EDIT: as mentioned in the comments, the shortcoming of this approach is that ordering is done on text rather than numeric values and there's currently no translation for Int32.Parse on SQL.
As you said, there is no translation for IsNumeric from LINQ to SQL. There are a few options, you already wrote database function and stored procedure down. I like to add two more.
Option 1: You can do this by mixing LINQ to SQL with LINQ to Objects, but when you've got a big database, don't expect great performance:
var cols = (from c in db.Table where c.StartsWith("EU") select c).ToList();
var stripped = from c in cols select int.Parse(c.Replace("EU", ""));
var max = stripped.Max();
Option 2: change your database schema :-)

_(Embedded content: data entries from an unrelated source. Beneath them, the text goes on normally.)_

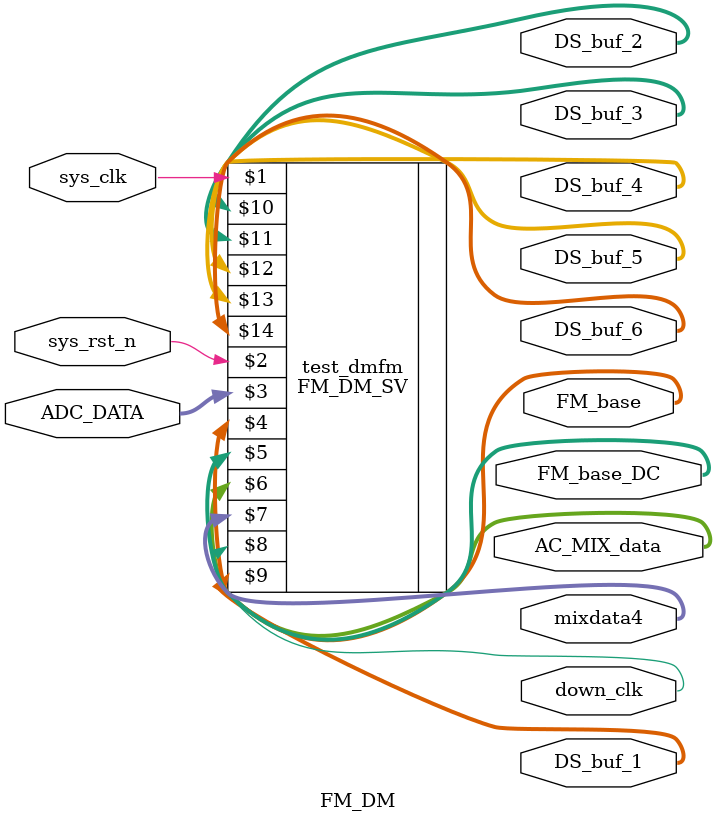
<source format=v>
`timescale 1ns / 1ps


module FM_DM(
    input sys_clk,
    input sys_rst_n,
    input signed [15:0]ADC_DATA,
    output  signed [15:0]FM_base,
    output  signed [15:0]FM_base_DC,
    output  signed [15:0]AC_MIX_data,
    output  signed [15:0]mixdata4,
    output  wire down_clk,
    output  signed [23:0] DS_buf_1,DS_buf_2,DS_buf_3,DS_buf_4,DS_buf_5,DS_buf_6
    );

    FM_DM_SV test_dmfm(sys_clk,sys_rst_n,ADC_DATA,FM_base,FM_base_DC,AC_MIX_data,mixdata4,down_clk, DS_buf_1,DS_buf_2,DS_buf_3,DS_buf_4,DS_buf_5,DS_buf_6);


endmodule

</source>
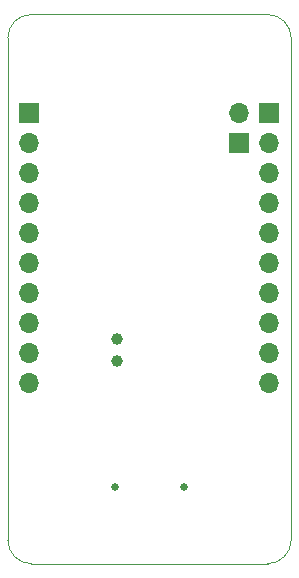
<source format=gbr>
%TF.GenerationSoftware,KiCad,Pcbnew,(6.0.9)*%
%TF.CreationDate,2023-03-12T14:29:19+01:00*%
%TF.ProjectId,ESP32-C3 Devboard,45535033-322d-4433-9320-446576626f61,rev?*%
%TF.SameCoordinates,Original*%
%TF.FileFunction,Soldermask,Bot*%
%TF.FilePolarity,Negative*%
%FSLAX46Y46*%
G04 Gerber Fmt 4.6, Leading zero omitted, Abs format (unit mm)*
G04 Created by KiCad (PCBNEW (6.0.9)) date 2023-03-12 14:29:19*
%MOMM*%
%LPD*%
G01*
G04 APERTURE LIST*
%TA.AperFunction,Profile*%
%ADD10C,0.100000*%
%TD*%
%ADD11C,0.650000*%
%ADD12C,1.000000*%
%ADD13R,1.700000X1.700000*%
%ADD14O,1.700000X1.700000*%
G04 APERTURE END LIST*
D10*
X112460000Y-89500000D02*
G75*
G03*
X114460000Y-91500000I2000000J0D01*
G01*
X134460000Y-45000000D02*
X114460000Y-45000000D01*
X112460000Y-47000000D02*
X112460000Y-89500000D01*
X114460000Y-91500000D02*
X134460000Y-91500000D01*
X136460000Y-89500000D02*
X136460000Y-47000000D01*
X134460000Y-91500000D02*
G75*
G03*
X136460000Y-89500000I0J2000000D01*
G01*
X114460000Y-45000000D02*
G75*
G03*
X112460000Y-47000000I0J-2000000D01*
G01*
X136460000Y-47000000D02*
G75*
G03*
X134460000Y-45000000I-2000000J0D01*
G01*
D11*
%TO.C,J5*%
X121570000Y-85027000D03*
X127350000Y-85027000D03*
%TD*%
D12*
%TO.C,Y1*%
X121734000Y-72456000D03*
X121734000Y-74356000D03*
%TD*%
D13*
%TO.C,J2*%
X134620000Y-53340000D03*
D14*
X134620000Y-55880000D03*
X134620000Y-58420000D03*
X134620000Y-60960000D03*
X134620000Y-63500000D03*
X134620000Y-66040000D03*
X134620000Y-68580000D03*
X134620000Y-71120000D03*
X134620000Y-73660000D03*
X134620000Y-76200000D03*
%TD*%
D13*
%TO.C,J1*%
X114300000Y-53340000D03*
D14*
X114300000Y-55880000D03*
X114300000Y-58420000D03*
X114300000Y-60960000D03*
X114300000Y-63500000D03*
X114300000Y-66040000D03*
X114300000Y-68580000D03*
X114300000Y-71120000D03*
X114300000Y-73660000D03*
X114300000Y-76200000D03*
%TD*%
D13*
%TO.C,J3*%
X132080000Y-55885000D03*
D14*
X132080000Y-53345000D03*
%TD*%
M02*

</source>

My suggestion is to fall back to in-line SQL and use the DataContext.ExecuteQuery() method. You would use the SQL query you posted in the beginning.
This is what I have done in similar situations. Not ideal, granted, due to the lack of the type-checking and possible syntax errors, but simply make sure it is included in any unit tests. Not every possible query is covered by the Linq syntax, hence the existence of ExecuteQuery in the first place.